I had such high hopes coming into this book. The premise is simple, and pretty amazing: One day, out of the clear blue sky, everyone passes out. At once. Not everyone in a room, or in a city; everyone on the entire planet. At once. When they come to, there is massive amounts of destruction: cars crashed, planes crashed, people fallen off ladders, botched surgeries, swimmers drowned, people fallen down stairs. All told, more than 20 million people across the globe dead. But more amazing is when people begin to realize that the dreams they had while unconscious were not just dreams, they were visions of the future.
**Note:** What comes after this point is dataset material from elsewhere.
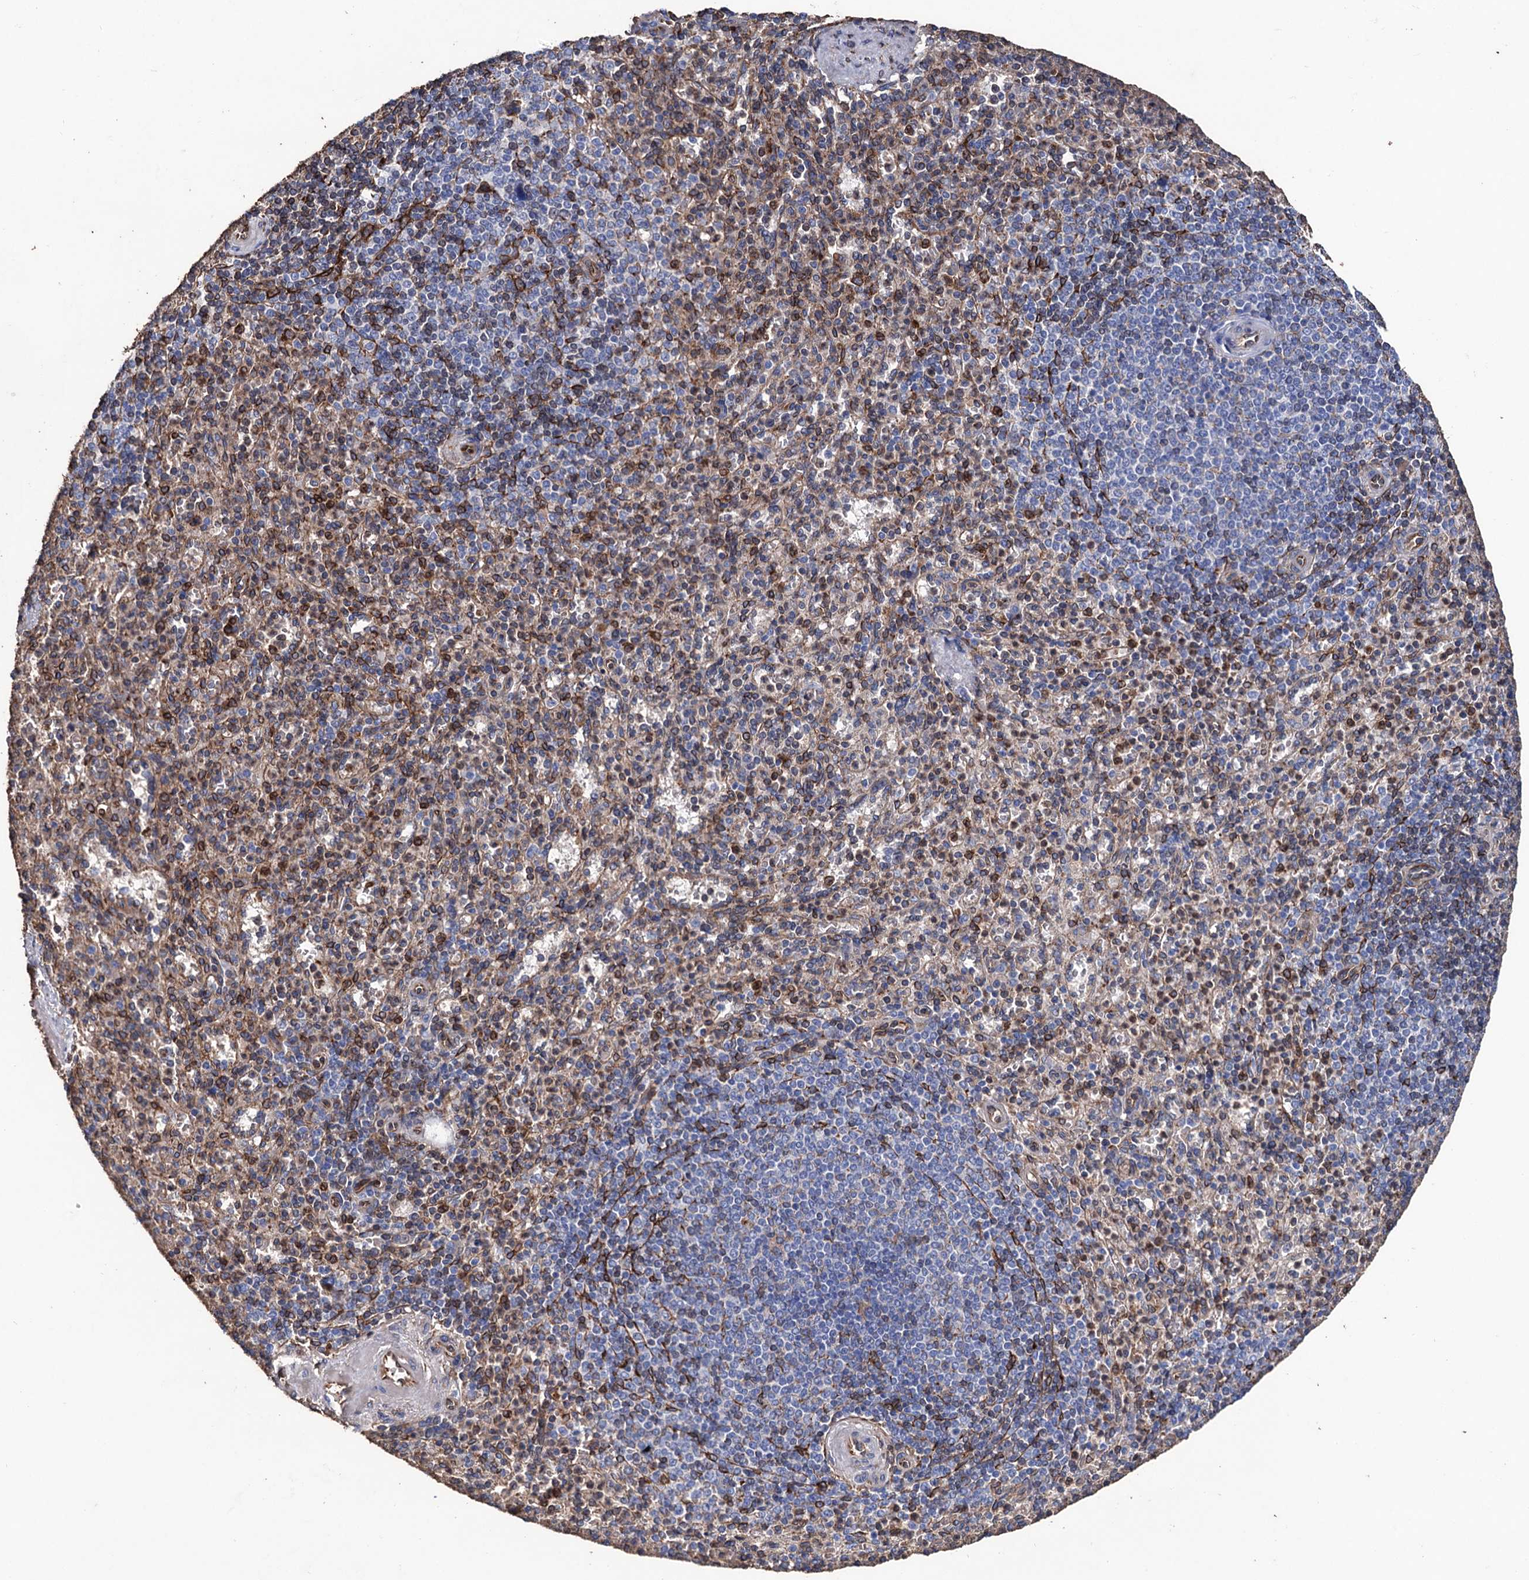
{"staining": {"intensity": "strong", "quantity": "<25%", "location": "cytoplasmic/membranous"}, "tissue": "spleen", "cell_type": "Cells in red pulp", "image_type": "normal", "snomed": [{"axis": "morphology", "description": "Normal tissue, NOS"}, {"axis": "topography", "description": "Spleen"}], "caption": "This histopathology image demonstrates immunohistochemistry staining of normal human spleen, with medium strong cytoplasmic/membranous staining in approximately <25% of cells in red pulp.", "gene": "STING1", "patient": {"sex": "female", "age": 74}}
I was sold. There were so many great questions in my head. What would you do with your information of the future? Would it change you? Would you completely change the course of your life? Would you embrace what you saw, or reject it? Would you ride the stock market? Say someone was seen committing a crime in the future - would they be arrested in the here and now? Can the future be changed? What happens once you pass the point in time that you saw, and you no longer know the future?

Flashforward touches on some of these ideas, barely. Not enough. In fact, it boils down to a mystery story, and a lame one at that. The plot revolves around two men, Lloyd Simcoe and Theo Procopides, who work at CERN, the foremost physics research facility in the world. It is obvious from the first chapter that Lloyd and Theo's work is the cause of the blackout. Once the blackout occurs, the entire rest of the book follows the two men on two mostly different paths: Lloyd is convinced their experiment is the cause of everything, and tries to figure out just exactly what happened. Meanwhile, Theo - who did not have a vision - tries to solve the mystery of his eventual presumed death. Lloyd's story is bogged down with some of the most ridiculous and retarded philosophy that I've ever read, and Theo's journey is quite possibly the lamest, most predictable mystery I've ever read.

In the end, Flashforward never once spoke to the inner depths of humanity. It did not reveal anything, or provoke any deeper thought. It mostly just caused my eyes to roll. A lot.